I started one side and let it burn for a few minutes then blew out the flame and messed around with it in my new mailbox mod. I lit the other end and blew out the flame after 5 or so minutes then set the tray in my barbecue just to see how it burned, after about an hour I decided to do cheese so I put the tray back in the mailbox. The tray was in the mailbox for about an hour before the temp spiked and I found it on fire. Pellets had been producing smoke for probably 3 hours before the fire.


----------



## muddydogs (Dec 16, 2016)

I dumped out the batch that started on fire and restarted some alder pellets which smoked along fine for 2 + hours until I glanced at my temp gauge and saw 140 degrees. Ran out to the smoker and sure enough the pellets were on fire once again. Wonder if I'm getting to much draft when the rows get to burning towards the back of the mailbox and the draft is causing the pellets to start on fire?

I didn't drill any extra holes in the front of my mailbox but looking at the mailbox there is a 1/2" gap at the bottom of the door, 2 holes in the door and 2 hole on top where the latch hooks in as well as a couple holes on the side for the flag and 4 holes in the bottom to mount the box not to mention the door is nowhere near air tight. I also noticed that the smoke is coming out of the pipe in the smoker with enough draft that its flowing more to the front of the smoker. My cheese closest to the door took on more smoke quicker then the back blocks and I actually rotated the cheese around. Maybe putting an elbow inside the smoker and directing the smoke down will slow down the draft and spread the smoke out more?


----------



## emsemt (Dec 16, 2016)

Sounds like too much air is getting in and igniting the pellets.  I had a similar experience with my UDS and the A-Maze-N tube.  Closed all my valves to 1/4" and smoked for 3 hrs with no problems.


----------



## wade (Dec 16, 2016)

That problem is usually caused by there being too much air flow over the pellets. I fan assist my cold smoker and if I have the fan speed up too high the air flow over the smouldering pellets is enough to cause them to glow brightly and then ignite into flame. This is reproducable and I now have a big red line on my fan variable speed controller above which I now never go. There just has to be sufficient air flow to fan the first flame. After that the increased air flow caused by the additional heat can quickly set off the whole tray of pellets.

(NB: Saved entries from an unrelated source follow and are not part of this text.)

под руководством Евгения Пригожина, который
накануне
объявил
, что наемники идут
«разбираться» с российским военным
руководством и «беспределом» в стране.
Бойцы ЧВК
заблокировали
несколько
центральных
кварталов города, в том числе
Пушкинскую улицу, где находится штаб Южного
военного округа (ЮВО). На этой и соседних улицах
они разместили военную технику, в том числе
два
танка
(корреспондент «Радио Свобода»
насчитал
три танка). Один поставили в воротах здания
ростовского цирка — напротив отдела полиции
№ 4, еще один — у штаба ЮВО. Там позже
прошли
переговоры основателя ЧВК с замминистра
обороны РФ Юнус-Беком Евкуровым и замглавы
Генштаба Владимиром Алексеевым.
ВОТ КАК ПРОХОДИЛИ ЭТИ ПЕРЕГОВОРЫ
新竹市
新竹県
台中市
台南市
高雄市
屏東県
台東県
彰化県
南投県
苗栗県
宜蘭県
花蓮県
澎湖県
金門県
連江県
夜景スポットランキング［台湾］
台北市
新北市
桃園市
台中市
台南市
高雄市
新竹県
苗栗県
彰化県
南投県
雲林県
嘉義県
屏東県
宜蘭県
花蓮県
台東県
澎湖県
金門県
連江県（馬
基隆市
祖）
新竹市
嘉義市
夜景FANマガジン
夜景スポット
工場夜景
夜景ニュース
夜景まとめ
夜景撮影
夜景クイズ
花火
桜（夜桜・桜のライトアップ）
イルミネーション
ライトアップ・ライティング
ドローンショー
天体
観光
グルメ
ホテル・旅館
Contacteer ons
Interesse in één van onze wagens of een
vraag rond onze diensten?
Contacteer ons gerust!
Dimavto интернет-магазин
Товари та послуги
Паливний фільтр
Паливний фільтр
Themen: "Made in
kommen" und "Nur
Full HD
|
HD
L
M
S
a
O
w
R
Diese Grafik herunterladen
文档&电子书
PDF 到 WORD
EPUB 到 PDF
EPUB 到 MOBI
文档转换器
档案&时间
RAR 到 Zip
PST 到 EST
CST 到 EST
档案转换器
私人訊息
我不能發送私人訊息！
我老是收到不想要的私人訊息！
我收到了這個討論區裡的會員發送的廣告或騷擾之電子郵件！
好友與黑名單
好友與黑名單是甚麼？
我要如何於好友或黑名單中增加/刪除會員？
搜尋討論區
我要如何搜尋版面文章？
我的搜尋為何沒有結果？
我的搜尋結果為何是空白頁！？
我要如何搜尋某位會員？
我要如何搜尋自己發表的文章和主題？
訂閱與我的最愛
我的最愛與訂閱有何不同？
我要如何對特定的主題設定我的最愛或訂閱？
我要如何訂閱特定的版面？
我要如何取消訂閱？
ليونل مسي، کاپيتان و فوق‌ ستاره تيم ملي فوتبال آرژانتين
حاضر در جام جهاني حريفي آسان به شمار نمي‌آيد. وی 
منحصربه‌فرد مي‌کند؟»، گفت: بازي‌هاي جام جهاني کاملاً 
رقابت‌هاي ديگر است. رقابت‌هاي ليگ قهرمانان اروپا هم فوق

How much space do you have around the AMNPS inside the mailbox? If there is too little then it would not be difficult to get sufficient air flow over the embers to get them to ignite. You may want to try restricting the flow by closing down the air input or by dampening down the flue a little. It is a balance though as if you do it too much the pellets are likely to go out.


----------



## wade (Dec 17, 2016)

Another thought about why the flames may not have occurred soon after the pellets were lit. Is your smoker in a position that could be susceptible to drafts? If the AMNPS is in a confined space with limited option for the heat it generates to dissipate, the pellets may have been naturally smoldering quite hot. It would then not take much of a draft to ignite it into a flame. Once the initial flame had formed then it will continue to burn even without the draft continuing.


----------